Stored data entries
____________________
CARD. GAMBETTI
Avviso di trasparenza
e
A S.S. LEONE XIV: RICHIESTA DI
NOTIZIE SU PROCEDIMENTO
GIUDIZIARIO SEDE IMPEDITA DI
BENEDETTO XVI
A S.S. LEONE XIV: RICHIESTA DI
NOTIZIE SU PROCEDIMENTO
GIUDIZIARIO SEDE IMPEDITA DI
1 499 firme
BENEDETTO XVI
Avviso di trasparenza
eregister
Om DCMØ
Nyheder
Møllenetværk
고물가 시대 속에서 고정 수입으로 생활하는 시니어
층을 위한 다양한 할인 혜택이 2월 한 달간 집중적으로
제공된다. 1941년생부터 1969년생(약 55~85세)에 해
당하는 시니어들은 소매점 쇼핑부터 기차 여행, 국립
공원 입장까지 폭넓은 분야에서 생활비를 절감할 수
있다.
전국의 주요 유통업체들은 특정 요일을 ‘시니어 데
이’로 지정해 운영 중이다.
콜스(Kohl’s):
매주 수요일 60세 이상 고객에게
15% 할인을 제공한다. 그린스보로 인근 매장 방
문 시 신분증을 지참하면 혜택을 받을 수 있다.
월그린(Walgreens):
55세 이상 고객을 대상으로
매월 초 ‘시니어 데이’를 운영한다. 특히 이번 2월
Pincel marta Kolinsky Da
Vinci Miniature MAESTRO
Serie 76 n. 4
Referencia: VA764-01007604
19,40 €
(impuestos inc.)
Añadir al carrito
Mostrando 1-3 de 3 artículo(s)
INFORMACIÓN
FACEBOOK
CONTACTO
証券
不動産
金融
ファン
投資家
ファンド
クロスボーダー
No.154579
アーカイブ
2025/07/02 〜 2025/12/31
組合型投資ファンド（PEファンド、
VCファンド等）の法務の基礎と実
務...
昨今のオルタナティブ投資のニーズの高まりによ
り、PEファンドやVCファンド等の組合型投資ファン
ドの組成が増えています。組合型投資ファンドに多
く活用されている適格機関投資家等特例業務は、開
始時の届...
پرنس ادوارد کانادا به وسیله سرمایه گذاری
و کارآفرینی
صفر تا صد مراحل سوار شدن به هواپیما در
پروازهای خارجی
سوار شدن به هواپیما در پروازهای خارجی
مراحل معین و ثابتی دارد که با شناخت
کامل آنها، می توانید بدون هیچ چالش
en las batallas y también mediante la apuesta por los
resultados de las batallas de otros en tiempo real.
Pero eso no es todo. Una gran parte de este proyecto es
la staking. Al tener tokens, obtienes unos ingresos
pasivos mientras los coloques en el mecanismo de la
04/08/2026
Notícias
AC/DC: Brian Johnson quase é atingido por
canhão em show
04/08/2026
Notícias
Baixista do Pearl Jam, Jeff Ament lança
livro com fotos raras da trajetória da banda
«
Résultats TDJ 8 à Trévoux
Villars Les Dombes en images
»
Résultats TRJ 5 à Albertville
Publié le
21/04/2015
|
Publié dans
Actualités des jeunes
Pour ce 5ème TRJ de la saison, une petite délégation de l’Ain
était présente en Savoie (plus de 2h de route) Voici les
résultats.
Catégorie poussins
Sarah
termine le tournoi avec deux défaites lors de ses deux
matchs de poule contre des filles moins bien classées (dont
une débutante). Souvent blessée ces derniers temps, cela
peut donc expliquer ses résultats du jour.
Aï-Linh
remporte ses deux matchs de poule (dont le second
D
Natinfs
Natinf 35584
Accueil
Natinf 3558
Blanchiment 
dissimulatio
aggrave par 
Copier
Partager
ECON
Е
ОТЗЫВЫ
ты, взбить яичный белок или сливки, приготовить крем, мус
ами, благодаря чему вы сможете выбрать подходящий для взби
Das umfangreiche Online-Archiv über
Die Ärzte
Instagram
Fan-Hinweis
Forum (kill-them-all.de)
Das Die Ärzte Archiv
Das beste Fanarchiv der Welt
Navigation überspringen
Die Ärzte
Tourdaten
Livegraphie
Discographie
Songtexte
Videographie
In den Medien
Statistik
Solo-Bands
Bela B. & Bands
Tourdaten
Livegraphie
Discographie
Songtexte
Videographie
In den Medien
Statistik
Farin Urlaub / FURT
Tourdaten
____________________
Copy out every line of the listing above, word for word and in the same order.

CARD. GAMBETTI
Avviso di trasparenza
e
A S.S. LEONE XIV: RICHIESTA DI
NOTIZIE SU PROCEDIMENTO
GIUDIZIARIO SEDE IMPEDITA DI
BENEDETTO XVI
A S.S. LEONE XIV: RICHIESTA DI
NOTIZIE SU PROCEDIMENTO
GIUDIZIARIO SEDE IMPEDITA DI
1 499 firme
BENEDETTO XVI
Avviso di trasparenza
eregister
Om DCMØ
Nyheder
Møllenetværk
고물가 시대 속에서 고정 수입으로 생활하는 시니어
층을 위한 다양한 할인 혜택이 2월 한 달간 집중적으로
제공된다. 1941년생부터 1969년생(약 55~85세)에 해
당하는 시니어들은 소매점 쇼핑부터 기차 여행, 국립
공원 입장까지 폭넓은 분야에서 생활비를 절감할 수
있다.
전국의 주요 유통업체들은 특정 요일을 ‘시니어 데
이’로 지정해 운영 중이다.
콜스(Kohl’s):
매주 수요일 60세 이상 고객에게
15% 할인을 제공한다. 그린스보로 인근 매장 방
문 시 신분증을 지참하면 혜택을 받을 수 있다.
월그린(Walgreens):
55세 이상 고객을 대상으로
매월 초 ‘시니어 데이’를 운영한다. 특히 이번 2월
Pincel marta Kolinsky Da
Vinci Miniature MAESTRO
Serie 76 n. 4
Referencia: VA764-01007604
19,40 €
(impuestos inc.)
Añadir al carrito
Mostrando 1-3 de 3 artículo(s)
INFORMACIÓN
FACEBOOK
CONTACTO
証券
不動産
金融
ファン
投資家
ファンド
クロスボーダー
No.154579
アーカイブ
2025/07/02 〜 2025/12/31
組合型投資ファンド（PEファンド、
VCファンド等）の法務の基礎と実
務...
昨今のオルタナティブ投資のニーズの高まりによ
り、PEファンドやVCファンド等の組合型投資ファン
ドの組成が増えています。組合型投資ファンドに多
く活用されている適格機関投資家等特例業務は、開
始時の届...
پرنس ادوارد کانادا به وسیله سرمایه گذاری
و کارآفرینی
صفر تا صد مراحل سوار شدن به هواپیما در
پروازهای خارجی
سوار شدن به هواپیما در پروازهای خارجی
مراحل معین و ثابتی دارد که با شناخت
کامل آنها، می توانید بدون هیچ چالش
en las batallas y también mediante la apuesta por los
resultados de las batallas de otros en tiempo real.
Pero eso no es todo. Una gran parte de este proyecto es
la staking. Al tener tokens, obtienes unos ingresos
pasivos mientras los coloques en el mecanismo de la
04/08/2026
Notícias
AC/DC: Brian Johnson quase é atingido por
canhão em show
04/08/2026
Notícias
Baixista do Pearl Jam, Jeff Ament lança
livro com fotos raras da trajetória da banda
«
Résultats TDJ 8 à Trévoux
Villars Les Dombes en images
»
Résultats TRJ 5 à Albertville
Publié le
21/04/2015
|
Publié dans
Actualités des jeunes
Pour ce 5ème TRJ de la saison, une petite délégation de l’Ain
était présente en Savoie (plus de 2h de route) Voici les
résultats.
Catégorie poussins
Sarah
termine le tournoi avec deux défaites lors de ses deux
matchs de poule contre des filles moins bien classées (dont
une débutante). Souvent blessée ces derniers temps, cela
peut donc expliquer ses résultats du jour.
Aï-Linh
remporte ses deux matchs de poule (dont le second
D
Natinfs
Natinf 35584
Accueil
Natinf 3558
Blanchiment 
dissimulatio
aggrave par 
Copier
Partager
ECON
Е
ОТЗЫВЫ
ты, взбить яичный белок или сливки, приготовить крем, мус
ами, благодаря чему вы сможете выбрать подходящий для взби
Das umfangreiche Online-Archiv über
Die Ärzte
Instagram
Fan-Hinweis
Forum (kill-them-all.de)
Das Die Ärzte Archiv
Das beste Fanarchiv der Welt
Navigation überspringen
Die Ärzte
Tourdaten
Livegraphie
Discographie
Songtexte
Videographie
In den Medien
Statistik
Solo-Bands
Bela B. & Bands
Tourdaten
Livegraphie
Discographie
Songtexte
Videographie
In den Medien
Statistik
Farin Urlaub / FURT
Tourdaten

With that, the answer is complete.